Bereitgestellter Text:
◆ ◆ ◆

Alphornbläser auf dem Dach des schweizer Expo Pavillons. Ein skurriles Bild.

Man sagt den Schweizer nach, dass sie ein patriotisches Volk sind und hat damit sicherlich nicht ganz Unrecht. Und was dem Schweizer mindestens so wichtig wie Schokolade, Berge und Käse ist, das ist der Nationalfeiertag, der alljährlich am 01. August feierlich angegangen wird. Nun habe ich schon viele 1. August-Feiern miterlebt, aber dieses Jahr war es dann doch ein spezielles Erlebnis. Ein Kollege (Schweizer) hat über den Shanghaier Auslandsschweizerverein Karten für die 1. Augustfeier im schweizer Pavillon auf der Expo besorgt, der für diesen Anlass extra für die (chinesische) Öffentlichkeit gesperrt wurde (übrigens sehr zum Unmut der Chinesen, die vor allem auf den Sessellift abfahren, mit dem man durch und über den Pavillon fahren kann).

◆ ◆ ◆

Bereitgestellte Daten:
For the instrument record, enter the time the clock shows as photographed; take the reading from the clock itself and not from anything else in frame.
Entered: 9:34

◆ ◆ ◆

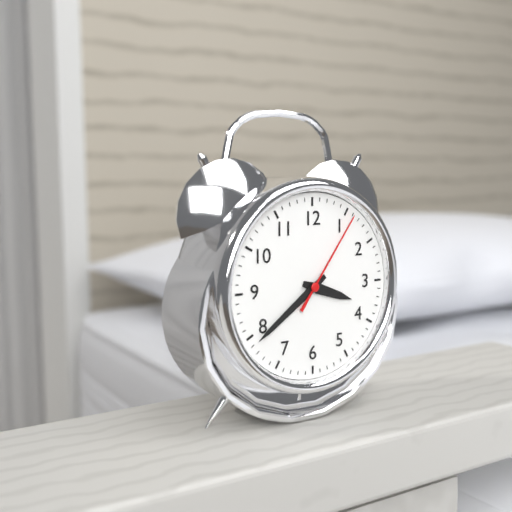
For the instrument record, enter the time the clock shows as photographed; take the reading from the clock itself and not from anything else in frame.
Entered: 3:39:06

◆ ◆ ◆

Ziele:
A) Gib aus dem Text über die 1.-August-Feier im Schweizer Pavillon den Abschnitt von „Man sagt den“ bis einschließlich „Pavillon fahren kann).“ wörtlich wieder.
B) Führe den Text über die 1.-August-Feier im Schweizer Pavillon im Anschluss an seinen letzten Satz weiter.

Lösungen:
A)
Man sagt den Schweizer nach, dass sie ein patriotisches Volk sind und hat damit sicherlich nicht ganz Unrecht. Und was dem Schweizer mindestens so wichtig wie Schokolade, Berge und Käse ist, das ist der Nationalfeiertag, der alljährlich am 01. August feierlich angegangen wird. Nun habe ich schon viele 1. August-Feiern miterlebt, aber dieses Jahr war es dann doch ein spezielles Erlebnis. Ein Kollege (Schweizer) hat über den Shanghaier Auslandsschweizerverein Karten für die 1. Augustfeier im schweizer Pavillon auf der Expo besorgt, der für diesen Anlass extra für die (chinesische) Öffentlichkeit gesperrt wurde (übrigens sehr zum Unmut der Chinesen, die vor allem auf den Sessellift abfahren, mit dem man durch und über den Pavillon fahren kann).

B)
Es war mein erster Besuch auf der Expo und im Vorfeld wurde schon viel über die unglaublichen Menschenmassen, die langen Schlangen und das riesige Gelände berichtet. Doch wenn man dann zum ersten mal wirklich dort ist, bleibt man dennoch mit offenem Mund stehen. Das Gelände ist unglaublich riesig und vor dem Pavillons schlängeln sich Menschenmassen in überdachten Wartegattern, die zeitweise mit Wasserniesel besprüht werden in der Gluthitze und warten bis zu 3 Stunden!! um in den Pavillon gelassen zu werden (wo der gemeine Chinesen übrigens nichts angeschaut, sondern nur auf kürzestem Weg zum “Stempelstand” eilt um den begehrten Tintenabdruck in seinen Expo-Pass drücken zu lassen, bevor er sich in die nächste Schlange stellt).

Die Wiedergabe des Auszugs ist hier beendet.